Since June 9, 2009, by the decree of the President of the Azerbaijan Republic, the Garachug village of the Babek District is included in the scope of the administrative territorial unit of Nakhchivan city.

==Historical and archaeological monuments==
===Garachug Necropolis I===
Garachug Necropolis I - the archaeological monument of the Bronze Age, 3 km in the east from the city of Nakhchivan, near the Garachug village. It was discovered by chance in 1985. The area of the necropolis was stuck in the middle of the water in the island form when happened the flood in the Araz River, a part of the graves located on the sandy hill were washed out and destroyed. From Necropolis were found the samples of the painted pottery (mainly bowls, pots etc.), bowl-type ceramic containers made of pink colored clay, the pink colored of vase-type containers made from the hewed tuff stone.
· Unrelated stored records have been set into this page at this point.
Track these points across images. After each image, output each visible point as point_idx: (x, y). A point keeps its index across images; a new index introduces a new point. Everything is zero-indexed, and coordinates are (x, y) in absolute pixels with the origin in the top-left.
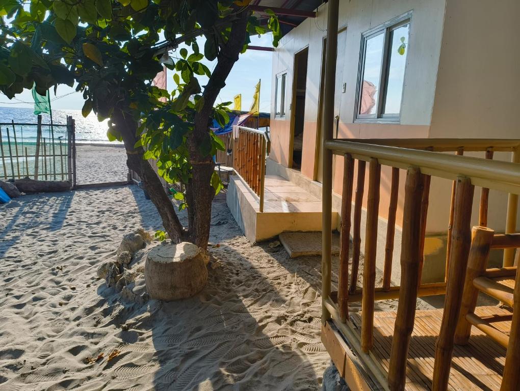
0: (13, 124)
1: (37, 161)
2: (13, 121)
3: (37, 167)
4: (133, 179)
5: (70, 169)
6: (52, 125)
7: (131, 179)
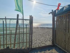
0: (6, 19)
1: (15, 37)
2: (6, 17)
3: (15, 40)
4: (55, 44)
5: (30, 40)
6: (23, 19)
7: (54, 44)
The findings were being typical for the middle Bronze Age, is assumed that it belongs to the 2100–1900 years of BC.

===Garachug Necropolis II===
Garachug Necropolis II - the archaeological monument of the Middle Ages, 3 km in the east from the city of Nakhchivan, near the Garachug village. It flooded and destroyed during the construction of the Araz Water Reservoir. According to information, there were the grave monuments consisting from the tomb-type and stones in form of ram in the necropolis. The headstones of these monuments were made mostly from flat stone slabs; the top side of some of them were completed in the form of crown. There is an inscription in Arabic on a few of them. All of the dead were buried of the Muslim tradition in the necropolis. It is supposed that the monument belongs to the 12th–19th centuries.